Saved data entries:
⟨

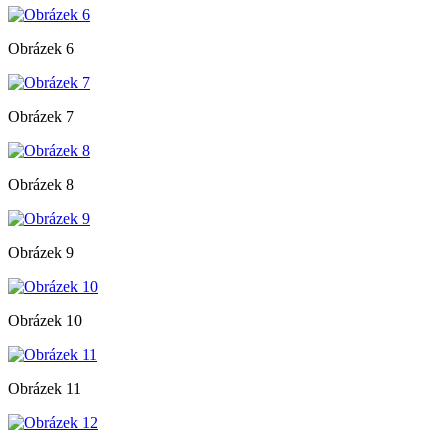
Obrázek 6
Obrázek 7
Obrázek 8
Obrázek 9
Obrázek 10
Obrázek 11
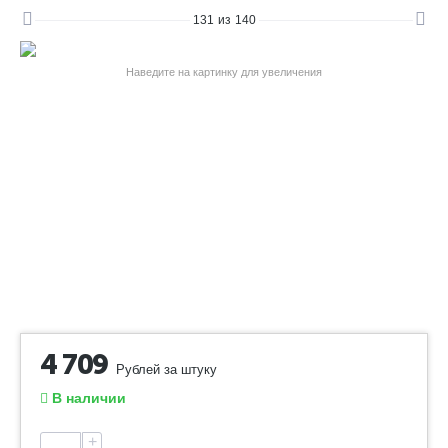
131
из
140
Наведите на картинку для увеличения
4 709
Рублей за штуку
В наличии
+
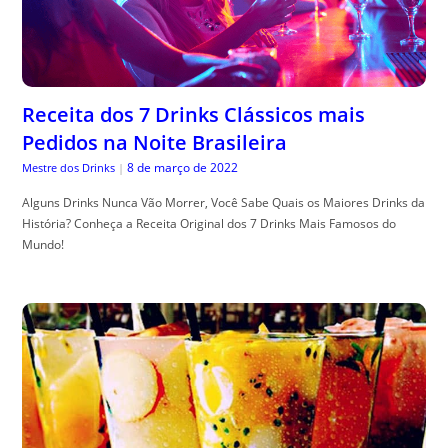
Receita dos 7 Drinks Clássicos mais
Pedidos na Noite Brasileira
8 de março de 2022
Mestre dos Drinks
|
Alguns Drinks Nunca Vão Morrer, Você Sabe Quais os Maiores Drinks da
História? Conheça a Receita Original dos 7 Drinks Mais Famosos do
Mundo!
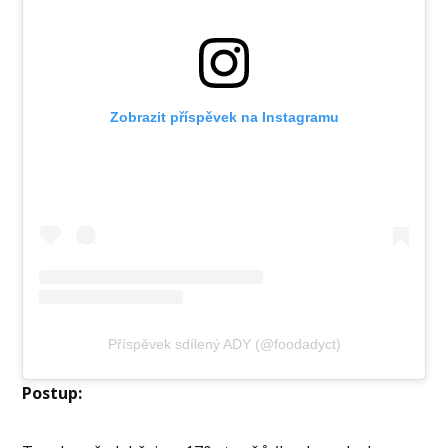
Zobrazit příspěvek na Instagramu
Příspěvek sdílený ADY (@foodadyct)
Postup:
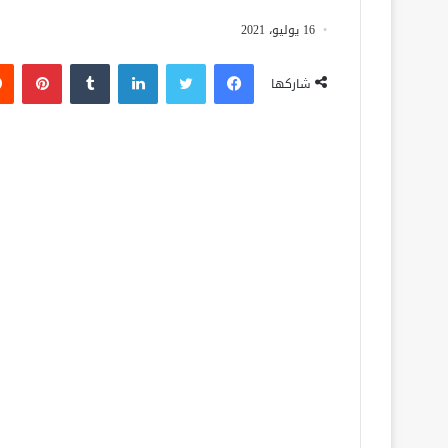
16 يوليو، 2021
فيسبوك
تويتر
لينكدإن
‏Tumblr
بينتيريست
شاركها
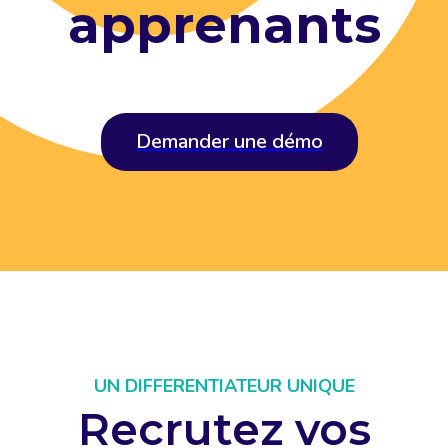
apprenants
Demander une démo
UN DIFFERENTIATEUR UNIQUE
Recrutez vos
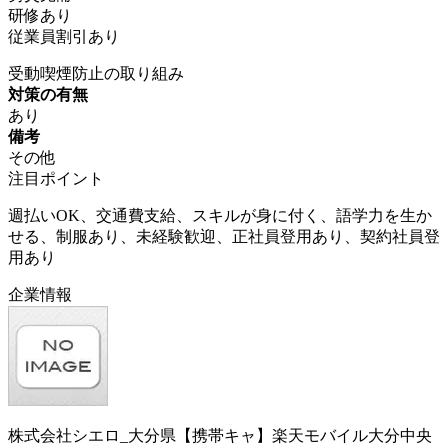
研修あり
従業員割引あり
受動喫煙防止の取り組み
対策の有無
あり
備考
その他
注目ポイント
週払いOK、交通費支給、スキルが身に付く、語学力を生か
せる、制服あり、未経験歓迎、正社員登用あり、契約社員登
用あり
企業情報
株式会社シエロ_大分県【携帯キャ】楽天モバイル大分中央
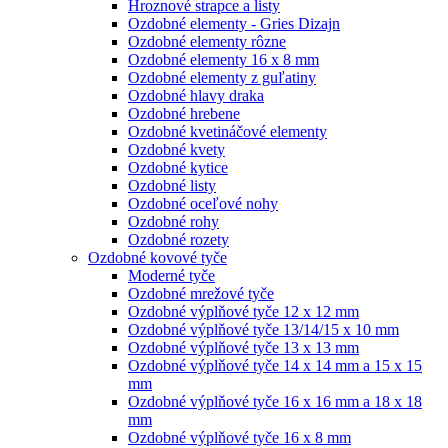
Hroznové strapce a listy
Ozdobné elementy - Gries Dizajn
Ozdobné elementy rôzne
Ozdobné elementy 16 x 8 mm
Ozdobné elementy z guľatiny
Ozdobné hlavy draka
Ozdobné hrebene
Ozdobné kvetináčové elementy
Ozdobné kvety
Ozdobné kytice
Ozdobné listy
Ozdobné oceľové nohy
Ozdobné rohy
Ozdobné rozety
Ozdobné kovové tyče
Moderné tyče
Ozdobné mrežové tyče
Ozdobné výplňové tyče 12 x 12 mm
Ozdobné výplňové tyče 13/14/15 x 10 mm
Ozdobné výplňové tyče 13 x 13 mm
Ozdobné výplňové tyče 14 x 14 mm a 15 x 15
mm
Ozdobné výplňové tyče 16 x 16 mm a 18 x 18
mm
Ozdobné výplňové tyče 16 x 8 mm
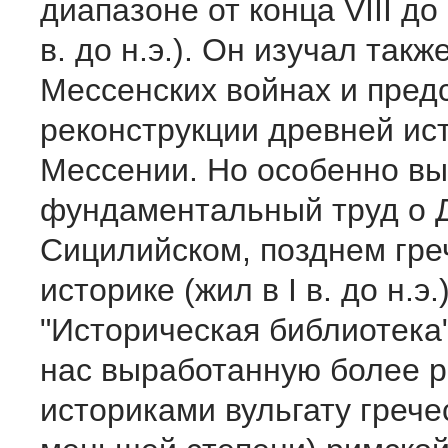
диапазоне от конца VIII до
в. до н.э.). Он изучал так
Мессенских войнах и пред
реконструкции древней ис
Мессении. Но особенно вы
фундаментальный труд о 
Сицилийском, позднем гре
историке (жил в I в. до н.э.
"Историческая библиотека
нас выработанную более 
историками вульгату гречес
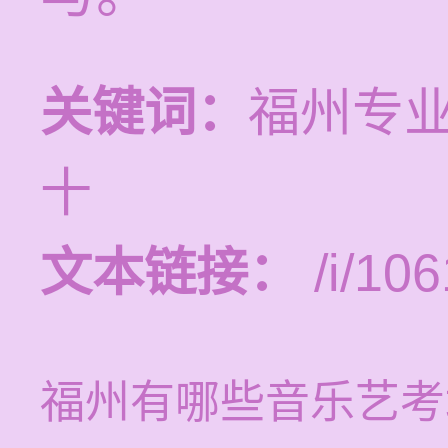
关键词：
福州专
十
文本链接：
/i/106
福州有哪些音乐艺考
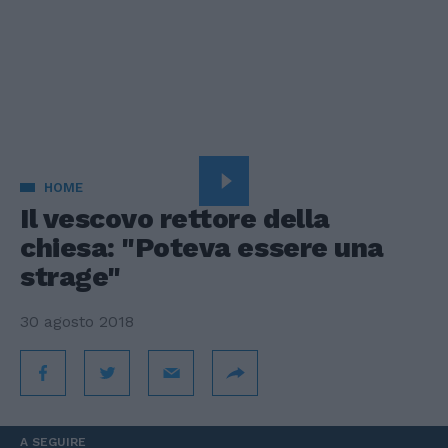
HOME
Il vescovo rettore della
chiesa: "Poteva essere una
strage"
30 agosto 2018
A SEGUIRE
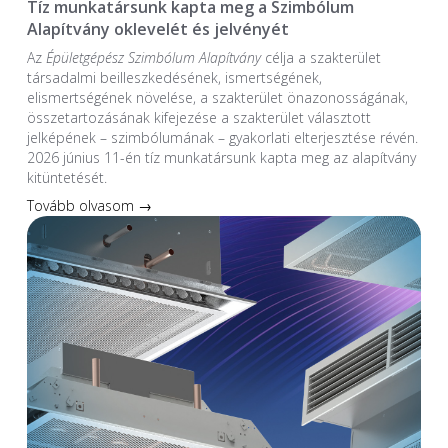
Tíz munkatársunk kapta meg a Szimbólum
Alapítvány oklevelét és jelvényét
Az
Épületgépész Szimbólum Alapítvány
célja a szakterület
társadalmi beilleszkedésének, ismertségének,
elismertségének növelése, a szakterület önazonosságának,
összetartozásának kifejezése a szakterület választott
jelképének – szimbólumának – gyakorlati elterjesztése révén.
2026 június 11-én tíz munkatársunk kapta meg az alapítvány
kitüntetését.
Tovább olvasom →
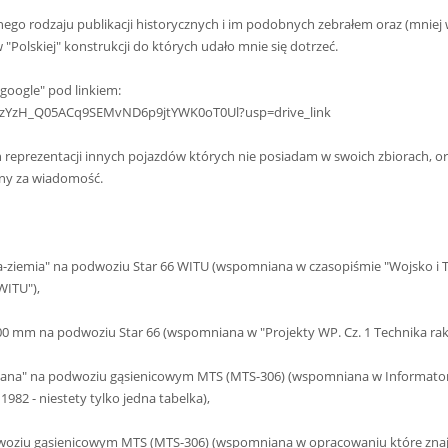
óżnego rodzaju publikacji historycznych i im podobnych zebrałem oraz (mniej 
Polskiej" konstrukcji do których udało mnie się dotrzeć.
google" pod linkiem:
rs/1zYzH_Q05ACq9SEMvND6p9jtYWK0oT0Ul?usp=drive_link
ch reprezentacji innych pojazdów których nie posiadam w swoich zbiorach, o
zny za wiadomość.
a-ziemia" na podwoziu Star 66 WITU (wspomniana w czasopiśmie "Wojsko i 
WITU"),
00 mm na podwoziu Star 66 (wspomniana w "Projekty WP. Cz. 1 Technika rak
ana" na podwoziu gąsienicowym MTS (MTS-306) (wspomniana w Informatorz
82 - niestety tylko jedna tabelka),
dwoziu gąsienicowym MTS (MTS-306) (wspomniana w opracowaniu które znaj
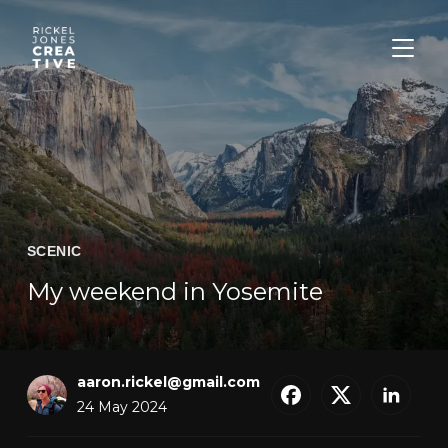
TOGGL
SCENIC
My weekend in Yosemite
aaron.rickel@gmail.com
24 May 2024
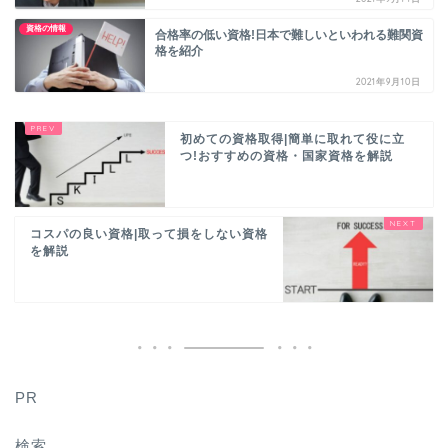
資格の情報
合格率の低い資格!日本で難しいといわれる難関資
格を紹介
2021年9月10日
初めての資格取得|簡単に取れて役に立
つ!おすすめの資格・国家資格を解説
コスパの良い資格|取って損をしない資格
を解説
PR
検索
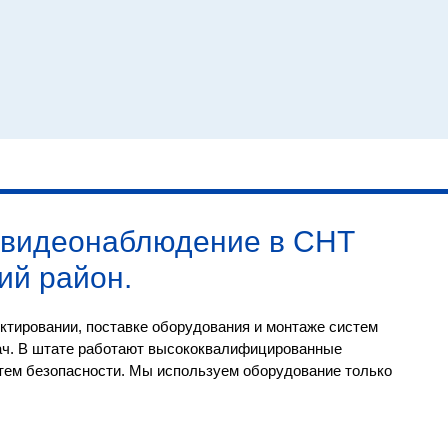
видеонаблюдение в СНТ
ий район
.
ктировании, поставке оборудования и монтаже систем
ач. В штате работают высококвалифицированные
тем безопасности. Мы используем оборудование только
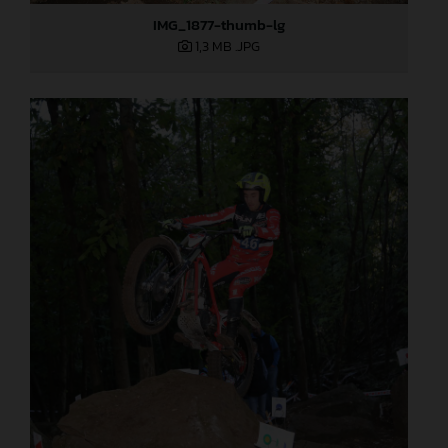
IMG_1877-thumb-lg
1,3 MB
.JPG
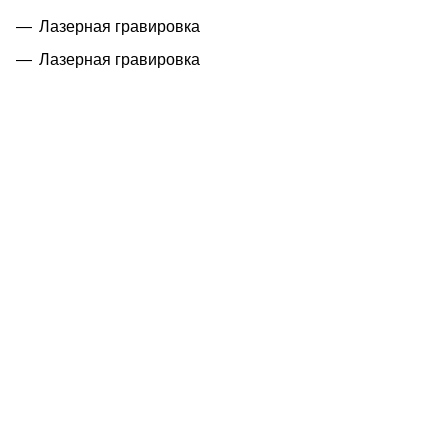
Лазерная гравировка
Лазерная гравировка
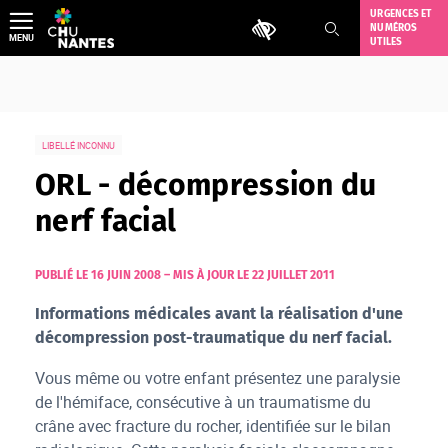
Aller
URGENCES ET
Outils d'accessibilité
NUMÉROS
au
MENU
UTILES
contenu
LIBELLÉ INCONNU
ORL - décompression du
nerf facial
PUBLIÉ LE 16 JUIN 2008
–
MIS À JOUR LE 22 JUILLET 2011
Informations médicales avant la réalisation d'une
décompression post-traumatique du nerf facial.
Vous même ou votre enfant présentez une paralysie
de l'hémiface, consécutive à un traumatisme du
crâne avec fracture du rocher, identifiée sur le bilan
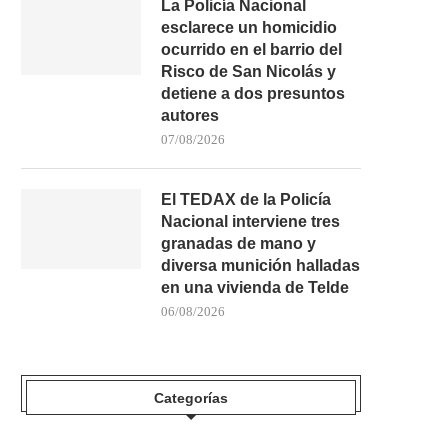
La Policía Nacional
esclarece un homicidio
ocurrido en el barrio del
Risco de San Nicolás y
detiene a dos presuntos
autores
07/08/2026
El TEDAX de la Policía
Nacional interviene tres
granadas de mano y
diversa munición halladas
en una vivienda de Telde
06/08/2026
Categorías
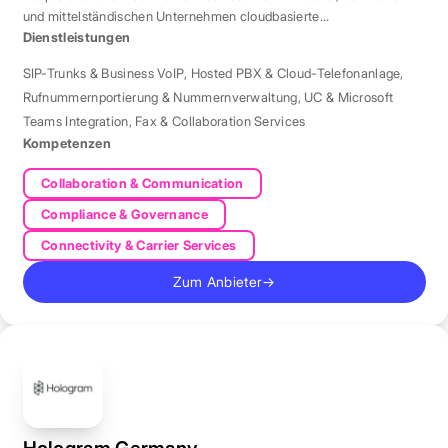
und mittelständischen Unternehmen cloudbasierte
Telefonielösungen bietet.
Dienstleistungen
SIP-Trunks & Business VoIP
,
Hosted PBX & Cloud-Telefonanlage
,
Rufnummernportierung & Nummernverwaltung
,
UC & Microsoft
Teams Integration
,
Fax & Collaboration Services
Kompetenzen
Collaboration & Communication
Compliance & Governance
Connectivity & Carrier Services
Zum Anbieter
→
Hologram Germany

⟩

### Task description
Format the text read from every page in the listing as a JSON list of strings, one string per line and no strings for blank lines. Leave the picture markers out.

### Answer section
[
  "Obrázek 6",
  "Obrázek 7",
  "Obrázek 8",
  "Obrázek 9",
  "Obrázek 10",
  "Obrázek 11",
  "131",
  "из",
  "140",
  "Наведите на картинку для увеличения",
  "4 709",
  "Рублей за штуку",
  "В наличии",
  "+",
  "Receita dos 7 Drinks Clássicos mais",
  "Pedidos na Noite Brasileira",
  "8 de março de 2022",
  "Mestre dos Drinks",
  "|",
  "Alguns Drinks Nunca Vão Morrer, Você Sabe Quais os Maiores Drinks da",
  "História? Conheça a Receita Original dos 7 Drinks Mais Famosos do",
  "Mundo!",
  "Zobrazit příspěvek na Instagramu",
  "Příspěvek sdílený ADY (@foodadyct)",
  "Postup:",
  "16 يوليو، 2021",
  "فيسبوك",
  "تويتر",
  "لينكدإن",
  "‏Tumblr",
  "بينتيريست",
  "شاركها",
  "apprenants",
  "Demander une démo",
  "UN DIFFERENTIATEUR UNIQUE",
  "Recrutez vos",
  "研修あり",
  "従業員割引あり",
  "受動喫煙防止の取り組み",
  "対策の有無",
  "あり",
  "備考",
  "その他",
  "注目ポイント",
  "週払いOK、交通費支給、スキルが身に付く、語学力を生か",
  "せる、制服あり、未経験歓迎、正社員登用あり、契約社員登",
  "用あり",
  "企業情報",
  "株式会社シエロ_大分県【携帯キャ】楽天モバイル大分中央",
  "Hroznové strapce a listy",
  "Ozdobné elementy - Gries Dizajn",
  "Ozdobné elementy rôzne",
  "Ozdobné elementy 16 x 8 mm",
  "Ozdobné elementy z guľatiny",
  "Ozdobné hlavy draka",
  "Ozdobné hrebene",
  "Ozdobné kvetináčové elementy",
  "Ozdobné kvety",
  "Ozdobné kytice",
  "Ozdobné listy",
  "Ozdobné oceľové nohy",
  "Ozdobné rohy",
  "Ozdobné rozety",
  "Ozdobné kovové tyče",
  "Moderné tyče",
  "Ozdobné mrežové tyče",
  "Ozdobné výplňové tyče 12 x 12 mm",
  "Ozdobné výplňové tyče 13/14/15 x 10 mm",
  "Ozdobné výplňové tyče 13 x 13 mm",
  "Ozdobné výplňové tyče 14 x 14 mm a 15 x 15",
  "mm",
  "Ozdobné výplňové tyče 16 x 16 mm a 18 x 18",
  "mm",
  "Ozdobné výplňové tyče 16 x 8 mm",
  "диапазоне от конца VIII до",
  "в. до н.э.). Он изучал так",
  "Мессенских войнах и пред",
  "реконструкции древней ис",
  "Мессении. Но особенно вы",
  "фундаментальный труд о ",
  "Сицилийском, позднем гре",
  "историке (жил в I в. до н.э.",
  "\"Историческая библиотека",
  "нас выработанную более ",
  "историками вульгату гречес",
  "关键词：",
  "福州专",
  "十",
  "文本链接：",
  "/i/106",
  "福州有哪些音乐艺考",
  "HOME",
  "Il vescovo rettore della",
  "chiesa: \"Poteva essere una",
  "strage\"",
  "30 agosto 2018",
  "A SEGUIRE",
  "Tíz munkatársunk kapta meg a Szimbólum",
  "Alapítvány oklevelét és jelvényét",
  "Az",
  "Épületgépész Szimbólum Alapítvány",
  "célja a szakterület",
  "társadalmi beilleszkedésének, ismertségének,",
  "elismertségének növelése, a szakterület önazonosságának,",
  "összetartozásának kifejezése a szakterület választott",
  "jelképének – szimbólumának – gyakorlati elterjesztése révén.",
  "2026 június 11-én tíz munkatársunk kapta meg az alapítvány",
  "kitüntetését.",
  "Tovább olvasom →",
  "óżnego rodzaju publikacji historycznych i im podobnych zebrałem oraz (mniej ",
  "Polskiej\" konstrukcji do których udało mnie się dotrzeć.",
  "google\" pod linkiem:",
  "rs/1zYzH_Q05ACq9SEMvND6p9jtYWK0oT0Ul?usp=drive_link",
  "ch reprezentacji innych pojazdów których nie posiadam w swoich zbiorach, o",
  "zny za wiadomość.",
  "a-ziemia\" na podwoziu Star 66 WITU (wspomniana w czasopiśmie \"Wojsko i ",
  "WITU\"),",
  "00 mm na podwoziu Star 66 (wspomniana w \"Projekty WP. Cz. 1 Technika rak",
  "ana\" na podwoziu gąsienicowym MTS (MTS-306) (wspomniana w Informatorz",
  "82 - niestety tylko jedna tabelka),",
  "dwoziu gąsienicowym MTS (MTS-306) (wspomniana w opracowaniu które znaj",
  "TOGGL",
  "SCENIC",
  "My weekend in Yosemite",
  "aaron.rickel@gmail.com",
  "24 May 2024",
  "資格の情報",
  "合格率の低い資格!日本で難しいといわれる難関資",
  "格を紹介",
  "2021年9月10日",
  "初めての資格取得|簡単に取れて役に立",
  "つ!おすすめの資格・国家資格を解説",
  "コスパの良い資格|取って損をしない資格",
  "を解説",
  "PR",
  "検索",
  "видеонаблюдение в СНТ",
  "ий район",
  ".",
  "ктировании, поставке оборудования и монтаже систем",
  "ач. В штате работают высококвалифицированные",
  "тем безопасности. Мы используем оборудование только",
  "IMG_1877-thumb-lg",
  "1,3 MB",
  ".JPG",
  "Лазерная гравировка",
  "Лазерная гравировка",
  "Aller",
  "URGENCES ET",
  "Outils d'accessibilité",
  "NUMÉROS",
  "au",
  "MENU",
  "UTILES",
  "contenu",
  "LIBELLÉ INCONNU",
  "ORL - décompression du",
  "nerf facial",
  "PUBLIÉ LE 16 JUIN 2008",
  "–",
  "MIS À JOUR LE 22 JUILLET 2011",
  "Informations médicales avant la réalisation d'une",
  "décompression post-traumatique du nerf facial.",
  "Vous même ou votre enfant présentez une paralysie",
  "de l'hémiface, consécutive à un traumatisme du",
  "crâne avec fracture du rocher, identifiée sur le bilan",
  "La Policía Nacional",
  "esclarece un homicidio",
  "ocurrido en el barrio del",
  "Risco de San Nicolás y",
  "detiene a dos presuntos",
  "autores",
  "07/08/2026",
  "El TEDAX de la Policía",
  "Nacional interviene tres",
  "granadas de mano y",
  "diversa munición halladas",
  "en una vivienda de Telde",
  "06/08/2026",
  "Categorías",
  "und mittelständischen Unternehmen cloudbasierte",
  "Telefonielösungen bietet.",
  "Dienstleistungen",
  "SIP-Trunks & Business VoIP",
  ",",
  "Hosted PBX & Cloud-Telefonanlage",
  ",",
  "Rufnummernportierung & Nummernverwaltung",
  ",",
  "UC & Microsoft",
  "Teams Integration",
  ",",
  "Fax & Collaboration Services",
  "Kompetenzen",
  "Collaboration & Communication",
  "Compliance & Governance",
  "Connectivity & Carrier Services",
  "Zum Anbieter",
  "→",
  "Hologram Germany"
]